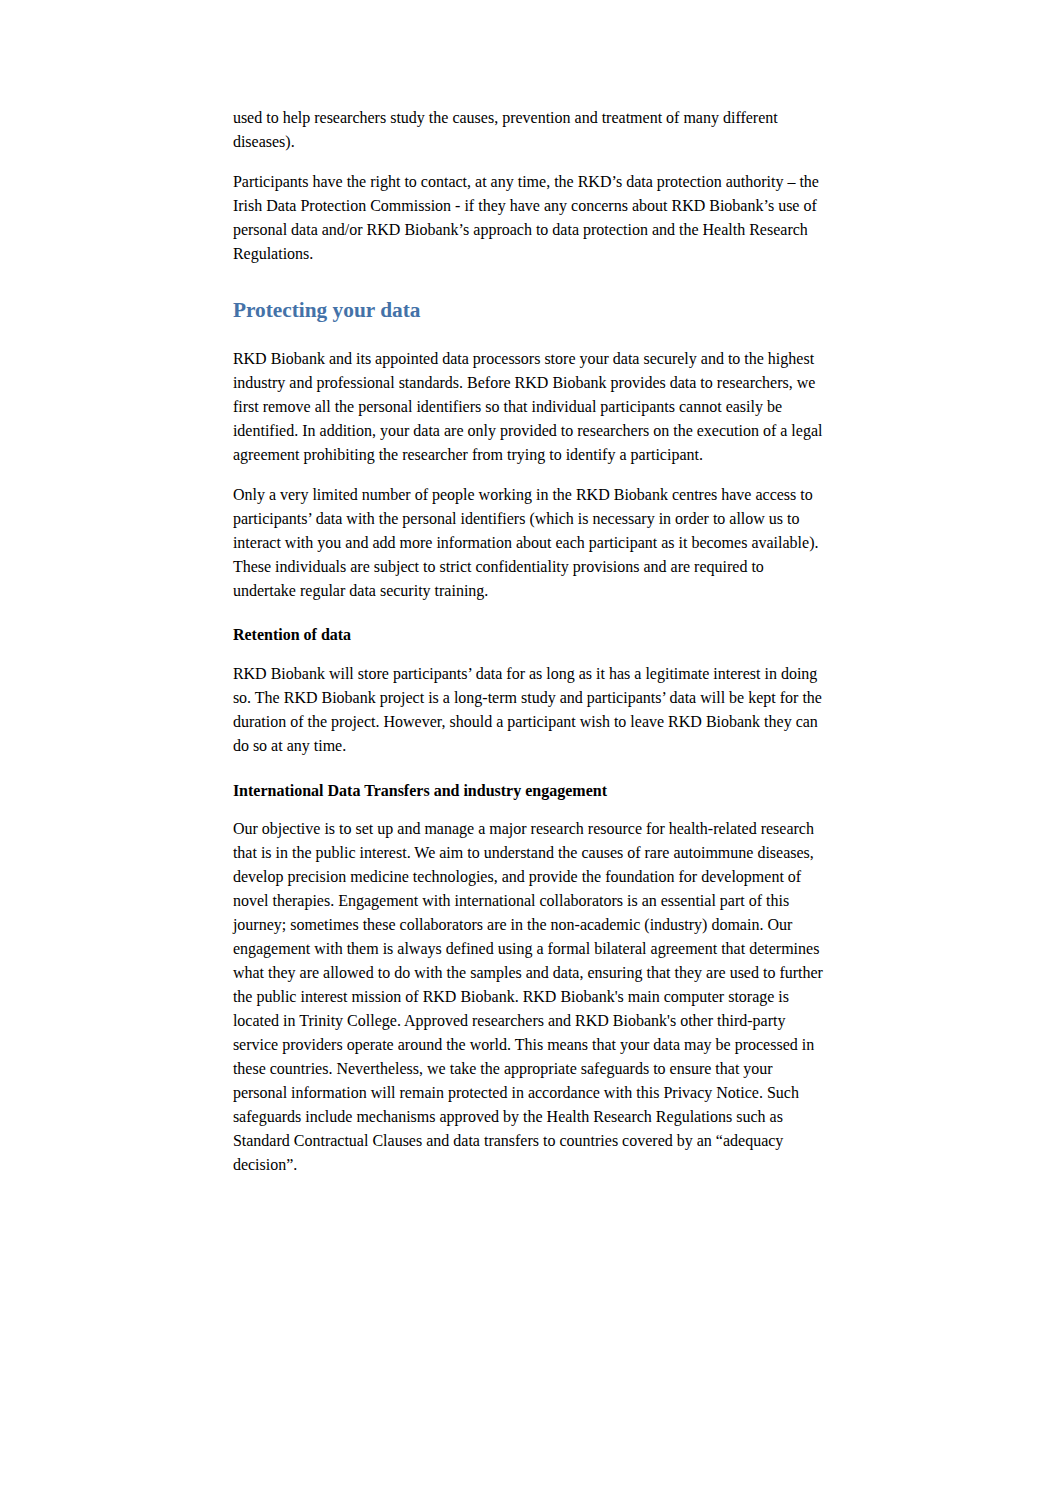used to help researchers study the causes, prevention and treatment of many different diseases).
Participants have the right to contact, at any time, the RKD’s data protection authority – the Irish Data Protection Commission - if they have any concerns about RKD Biobank’s use of personal data and/or RKD Biobank’s approach to data protection and the Health Research Regulations.
Protecting your data
RKD Biobank and its appointed data processors store your data securely and to the highest industry and professional standards. Before RKD Biobank provides data to researchers, we first remove all the personal identifiers so that individual participants cannot easily be identified. In addition, your data are only provided to researchers on the execution of a legal agreement prohibiting the researcher from trying to identify a participant.
Only a very limited number of people working in the RKD Biobank centres have access to participants’ data with the personal identifiers (which is necessary in order to allow us to interact with you and add more information about each participant as it becomes available). These individuals are subject to strict confidentiality provisions and are required to undertake regular data security training.
Retention of data
RKD Biobank will store participants’ data for as long as it has a legitimate interest in doing so. The RKD Biobank project is a long-term study and participants’ data will be kept for the duration of the project. However, should a participant wish to leave RKD Biobank they can do so at any time.
International Data Transfers and industry engagement
Our objective is to set up and manage a major research resource for health-related research that is in the public interest. We aim to understand the causes of rare autoimmune diseases, develop precision medicine technologies, and provide the foundation for development of novel therapies. Engagement with international collaborators is an essential part of this journey; sometimes these collaborators are in the non-academic (industry) domain. Our engagement with them is always defined using a formal bilateral agreement that determines what they are allowed to do with the samples and data, ensuring that they are used to further the public interest mission of RKD Biobank. RKD Biobank's main computer storage is located in Trinity College. Approved researchers and RKD Biobank's other third-party service providers operate around the world. This means that your data may be processed in these countries. Nevertheless, we take the appropriate safeguards to ensure that your personal information will remain protected in accordance with this Privacy Notice. Such safeguards include mechanisms approved by the Health Research Regulations such as Standard Contractual Clauses and data transfers to countries covered by an “adequacy decision”.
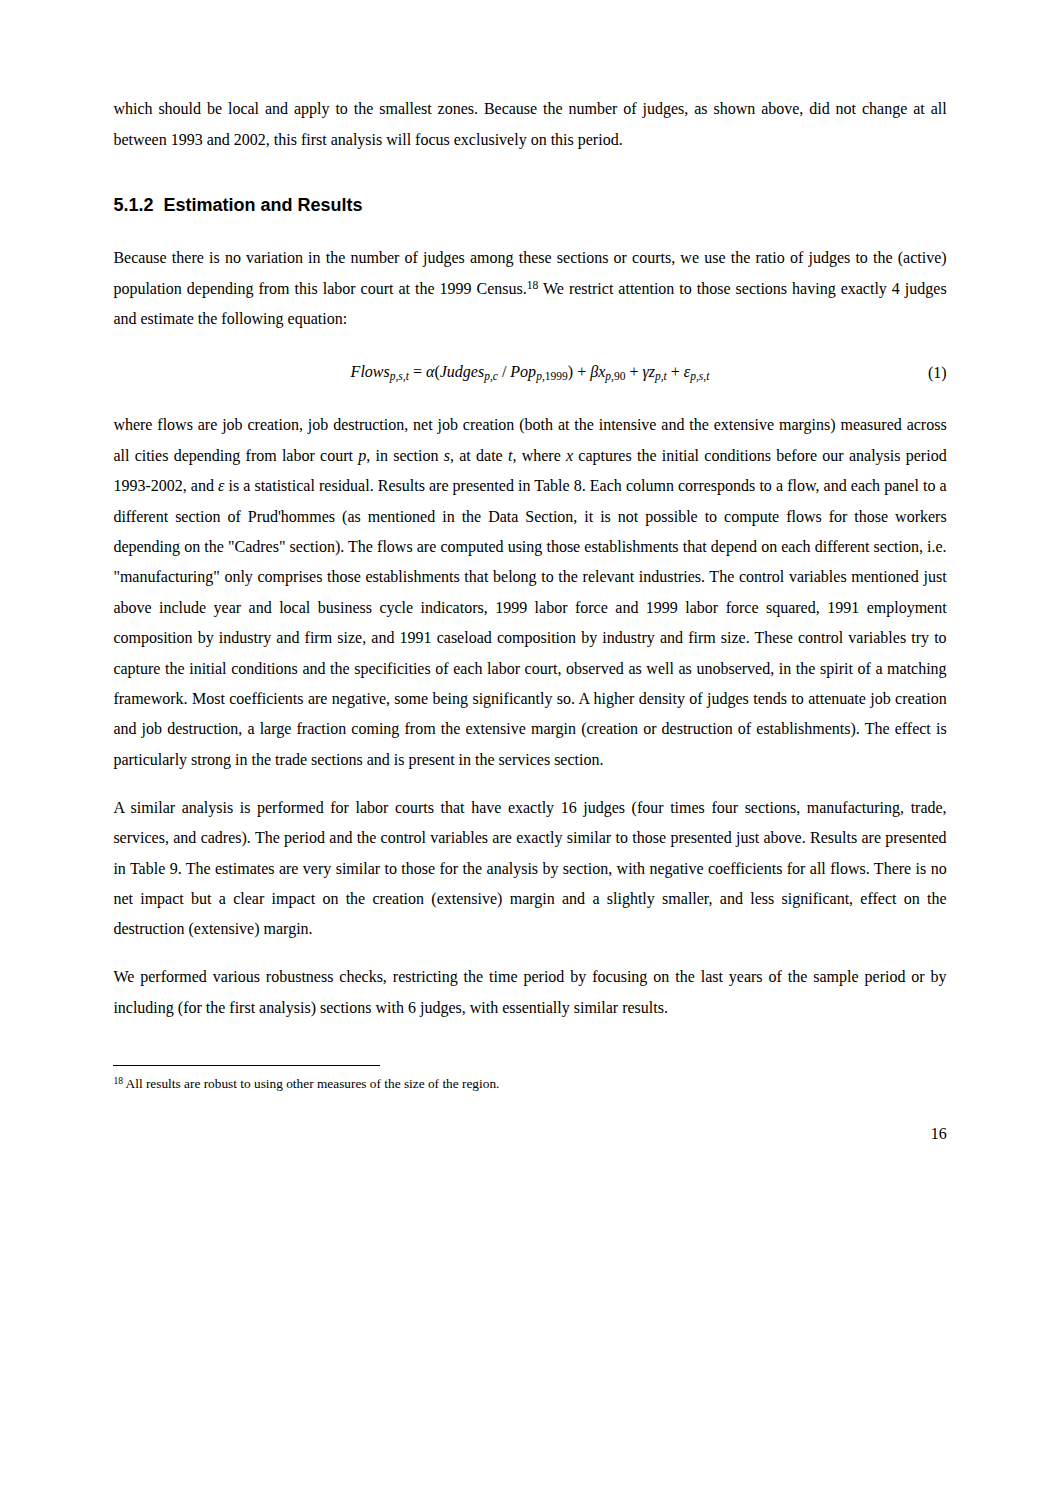which should be local and apply to the smallest zones. Because the number of judges, as shown above, did not change at all between 1993 and 2002, this first analysis will focus exclusively on this period.
5.1.2 Estimation and Results
Because there is no variation in the number of judges among these sections or courts, we use the ratio of judges to the (active) population depending from this labor court at the 1999 Census.18 We restrict attention to those sections having exactly 4 judges and estimate the following equation:
Flowsp,s,t = α(Judgesp,c / Popp,1999) + βxp,90 + γzp,t + εp,s,t (1)
where flows are job creation, job destruction, net job creation (both at the intensive and the extensive margins) measured across all cities depending from labor court p, in section s, at date t, where x captures the initial conditions before our analysis period 1993-2002, and ε is a statistical residual. Results are presented in Table 8. Each column corresponds to a flow, and each panel to a different section of Prud'hommes (as mentioned in the Data Section, it is not possible to compute flows for those workers depending on the "Cadres" section). The flows are computed using those establishments that depend on each different section, i.e. "manufacturing" only comprises those establishments that belong to the relevant industries. The control variables mentioned just above include year and local business cycle indicators, 1999 labor force and 1999 labor force squared, 1991 employment composition by industry and firm size, and 1991 caseload composition by industry and firm size. These control variables try to capture the initial conditions and the specificities of each labor court, observed as well as unobserved, in the spirit of a matching framework. Most coefficients are negative, some being significantly so. A higher density of judges tends to attenuate job creation and job destruction, a large fraction coming from the extensive margin (creation or destruction of establishments). The effect is particularly strong in the trade sections and is present in the services section.
A similar analysis is performed for labor courts that have exactly 16 judges (four times four sections, manufacturing, trade, services, and cadres). The period and the control variables are exactly similar to those presented just above. Results are presented in Table 9. The estimates are very similar to those for the analysis by section, with negative coefficients for all flows. There is no net impact but a clear impact on the creation (extensive) margin and a slightly smaller, and less significant, effect on the destruction (extensive) margin.
We performed various robustness checks, restricting the time period by focusing on the last years of the sample period or by including (for the first analysis) sections with 6 judges, with essentially similar results.
18 All results are robust to using other measures of the size of the region.
16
□ □ □ □ □ □ □
TASK ITEM: Please restate all of the listing above word for word, with no pictures.

ANSWER TO THE EXERCISE:
used to help researchers study the causes, prevention and treatment of many different diseases).
Participants have the right to contact, at any time, the RKD’s data protection authority – the Irish Data Protection Commission - if they have any concerns about RKD Biobank’s use of personal data and/or RKD Biobank’s approach to data protection and the Health Research Regulations.
Protecting your data
RKD Biobank and its appointed data processors store your data securely and to the highest industry and professional standards. Before RKD Biobank provides data to researchers, we first remove all the personal identifiers so that individual participants cannot easily be identified. In addition, your data are only provided to researchers on the execution of a legal agreement prohibiting the researcher from trying to identify a participant.
Only a very limited number of people working in the RKD Biobank centres have access to participants’ data with the personal identifiers (which is necessary in order to allow us to interact with you and add more information about each participant as it becomes available). These individuals are subject to strict confidentiality provisions and are required to undertake regular data security training.
Retention of data
RKD Biobank will store participants’ data for as long as it has a legitimate interest in doing so. The RKD Biobank project is a long-term study and participants’ data will be kept for the duration of the project. However, should a participant wish to leave RKD Biobank they can do so at any time.
International Data Transfers and industry engagement
Our objective is to set up and manage a major research resource for health-related research that is in the public interest. We aim to understand the causes of rare autoimmune diseases, develop precision medicine technologies, and provide the foundation for development of novel therapies. Engagement with international collaborators is an essential part of this journey; sometimes these collaborators are in the non-academic (industry) domain. Our engagement with them is always defined using a formal bilateral agreement that determines what they are allowed to do with the samples and data, ensuring that they are used to further the public interest mission of RKD Biobank. RKD Biobank's main computer storage is located in Trinity College. Approved researchers and RKD Biobank's other third-party service providers operate around the world. This means that your data may be processed in these countries. Nevertheless, we take the appropriate safeguards to ensure that your personal information will remain protected in accordance with this Privacy Notice. Such safeguards include mechanisms approved by the Health Research Regulations such as Standard Contractual Clauses and data transfers to countries covered by an “adequacy decision”.
which should be local and apply to the smallest zones. Because the number of judges, as shown above, did not change at all between 1993 and 2002, this first analysis will focus exclusively on this period.
5.1.2 Estimation and Results
Because there is no variation in the number of judges among these sections or courts, we use the ratio of judges to the (active) population depending from this labor court at the 1999 Census.18 We restrict attention to those sections having exactly 4 judges and estimate the following equation:
Flowsp,s,t = α(Judgesp,c / Popp,1999) + βxp,90 + γzp,t + εp,s,t (1)
where flows are job creation, job destruction, net job creation (both at the intensive and the extensive margins) measured across all cities depending from labor court p, in section s, at date t, where x captures the initial conditions before our analysis period 1993-2002, and ε is a statistical residual. Results are presented in Table 8. Each column corresponds to a flow, and each panel to a different section of Prud'hommes (as mentioned in the Data Section, it is not possible to compute flows for those workers depending on the "Cadres" section). The flows are computed using those establishments that depend on each different section, i.e. "manufacturing" only comprises those establishments that belong to the relevant industries. The control variables mentioned just above include year and local business cycle indicators, 1999 labor force and 1999 labor force squared, 1991 employment composition by industry and firm size, and 1991 caseload composition by industry and firm size. These control variables try to capture the initial conditions and the specificities of each labor court, observed as well as unobserved, in the spirit of a matching framework. Most coefficients are negative, some being significantly so. A higher density of judges tends to attenuate job creation and job destruction, a large fraction coming from the extensive margin (creation or destruction of establishments). The effect is particularly strong in the trade sections and is present in the services section.
A similar analysis is performed for labor courts that have exactly 16 judges (four times four sections, manufacturing, trade, services, and cadres). The period and the control variables are exactly similar to those presented just above. Results are presented in Table 9. The estimates are very similar to those for the analysis by section, with negative coefficients for all flows. There is no net impact but a clear impact on the creation (extensive) margin and a slightly smaller, and less significant, effect on the destruction (extensive) margin.
We performed various robustness checks, restricting the time period by focusing on the last years of the sample period or by including (for the first analysis) sections with 6 judges, with essentially similar results.
18 All results are robust to using other measures of the size of the region.
16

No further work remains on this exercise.